Я чувствую эти взгляды ещё до того, как вхожу в аудиторию.
Они прожигают кожу, липнут, как мокрая ткань в знойный день. Коллеги делают вид, что погружены в обсуждение рабочих вопросов, но стоит мне пройти мимо — разговоры стихают. Тишина длится мгновение, но этого хватает, чтобы ощутить её острее любого слова. Затем шёпот, приглушённые фразы, тонкие ниточки любопытства и какой-то липкой жалости.
Я будто оказалась под стеклянным колпаком. Всё вокруг становится зыбким, неуловимым, но взгляды — они настоящие, тяжёлые, давящие. Они не говорят ничего вслух, но я слышу их мысли, угадываю их догадки. Никто не осмеливается задать вопрос напрямую, но каждый втайне жаждет подробностей.
Я делаю вид, что ничего не замечаю.
Часто говорят, что самый сложный шаг — первый. Но, кажется, после этой истории каждый новый шаг — испытание. Как по тонкому льду, который может треснуть в любой момент.
Вдох. Выдох. Вперёд.
В аудитории меня уже ждут студенты. Их взгляды разные: кто-то смотрит с любопытством, кто-то с уважением, а кто-то просто рад тому, что я пришла, потому что им важен предмет, а не моя личная жизнь. Этот факт немного греет — здесь ещё есть место, где я просто преподаватель, а не объект обсуждения.
Я оглядываю аудиторию, привычным жестом поправляю волосы, затем очки. Голос должен быть ровным. Спокойным. Контролируемым.
— Открываем тетради.
Мой голос звучит уверенно, даже если внутри гудит лёгкая дрожь. Я существую только в этой аудитории, в этих словах. Здесь моя жизнь. Здесь мой смысл.
Лекция пролетает быстро и почти незаметно, а после долгого звонка реальность снова накрывает меня, как ледяная вода.
Я собираю бумаги, скользнув взглядом по экрану телефона. Несколько пропущенных звонков. Незнакомый номер.
Брови слегка хмурятся. Кто?
Выключаю звук, но не успеваю спрятать телефон в сумку — он снова вибрирует. Тот же номер. Сердце глухо стучит в груди, отбивая тревожный ритм.

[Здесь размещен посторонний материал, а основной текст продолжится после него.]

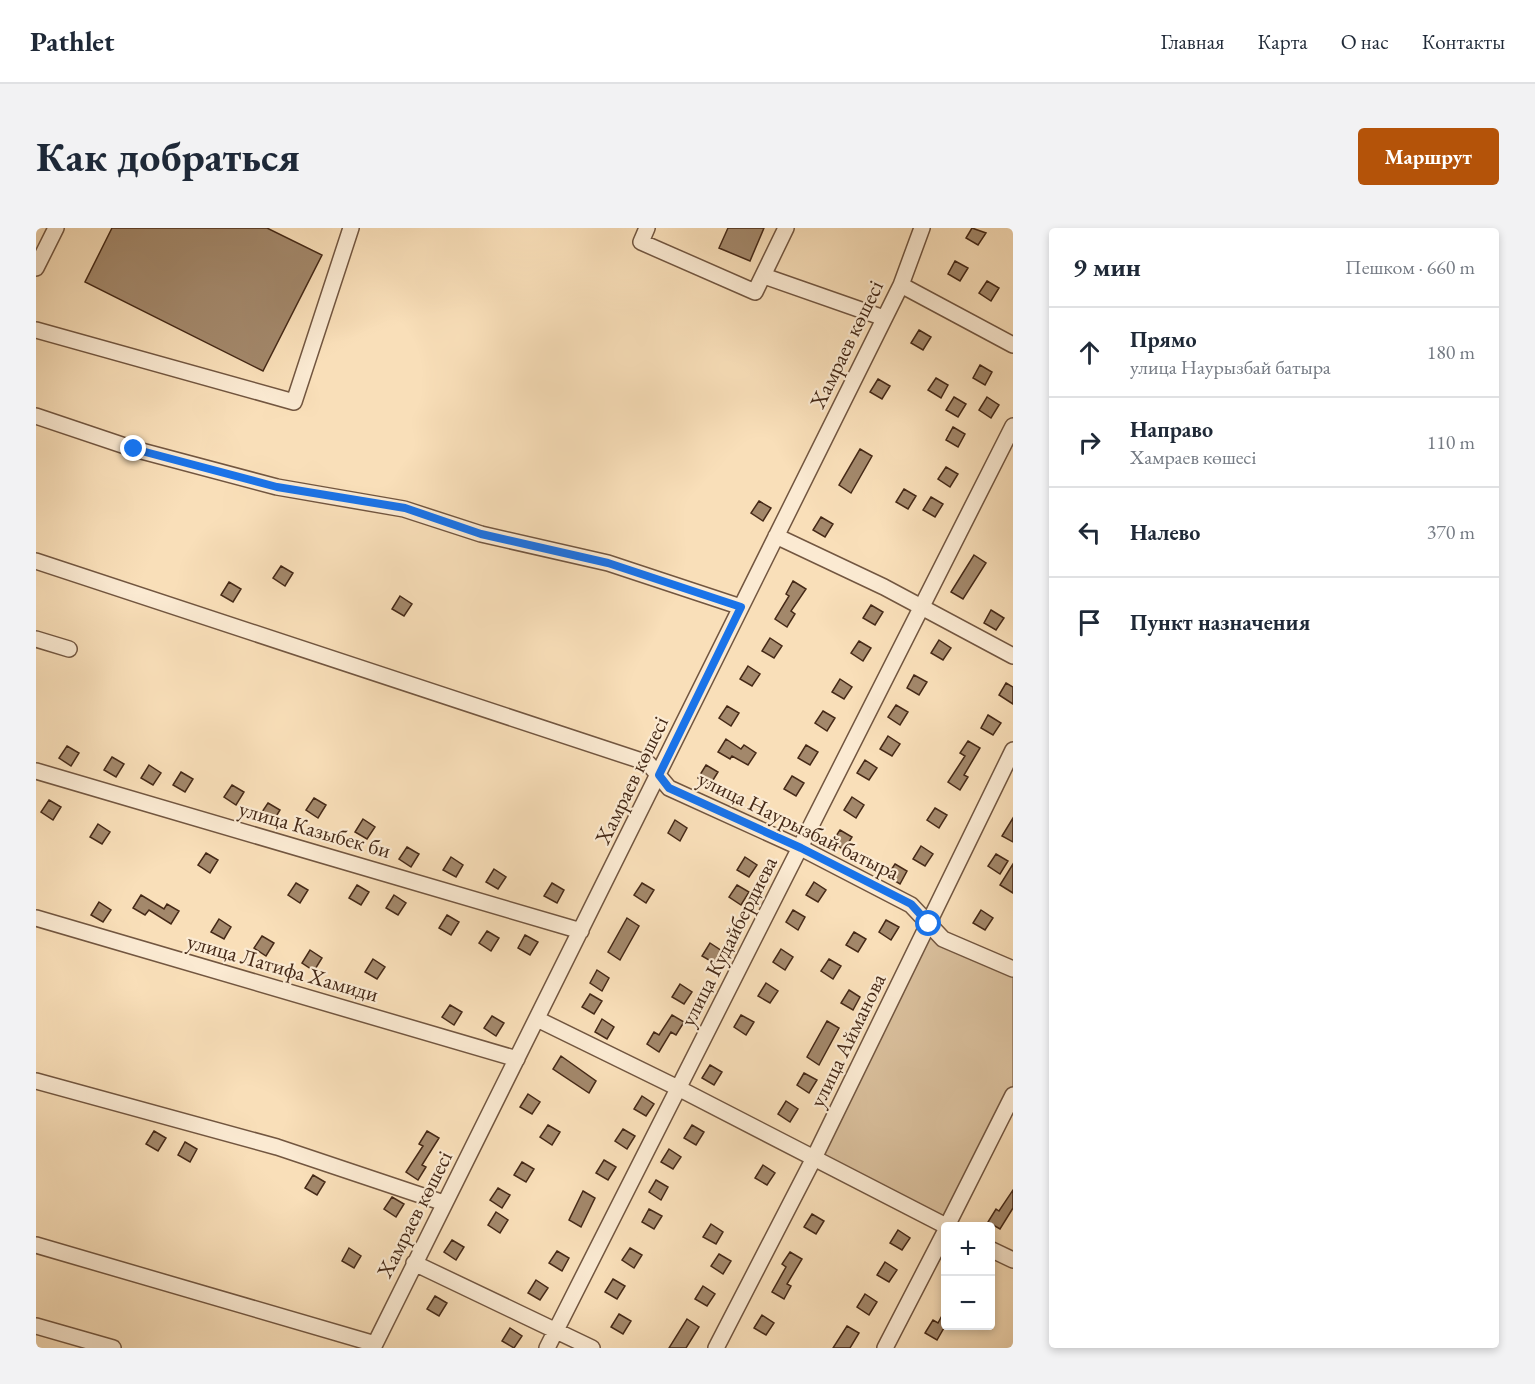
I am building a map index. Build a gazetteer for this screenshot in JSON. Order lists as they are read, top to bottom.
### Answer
{
  "streets": {
    "street": [
      "Хамраев көшесі",
      "улица Наурызбай батыра",
      "улица Казыбек би",
      "улица Кудайбердиева",
      "улица Латифа Хамиди",
      "улица Айманова"
    ]
  },
  "crossings": [
    ["Хамраев көшесі", "улица Наурызбай батыра"],
    ["Хамраев көшесі", "улица Казыбек би"],
    ["Хамраев көшесі", "улица Латифа Хамиди"],
    ["улица Наурызбай батыра", "улица Кудайбердиева"],
    ["улица Наурызбай батыра", "улица Айманова"]
  ],
  "page": {
    "header": "Pathlet",
    "nav": [
      "Главная",
      "Карта",
      "О нас",
      "Контакты"
    ],
    "buttons": "Маршрут",
    "title": "Как добраться",
    "heading": ["9 мин", "Пешком · 660 m"],
    "list": [
      ["Прямо", "улица Наурызбай батыра", "180 m"],
      ["Направо", "Хамраев көшесі", "110 m"],
      ["Налево", "370 m"],
      "Пункт назначения"
    ],
    "map_buttons": ["+", "−"]
  }
}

Секунда колебаний. Время словно растягивается, превращаясь в вязкое марево сомнений и предчувствий. Я смотрю на экран, на незнакомый номер, на мелькающие цифры. Сердце сжимается в болезненной догадке.
А потом отвечаю.
— Алло?
— Мама…
Я замираю.
Этот голос я знаю до боли. Но он не такой, каким я привыкла его слышать. В нём нет привычной колкости, нет равнодушия, нет той прохладной отчуждённости, к которой я давно привыкла. Он дрожит.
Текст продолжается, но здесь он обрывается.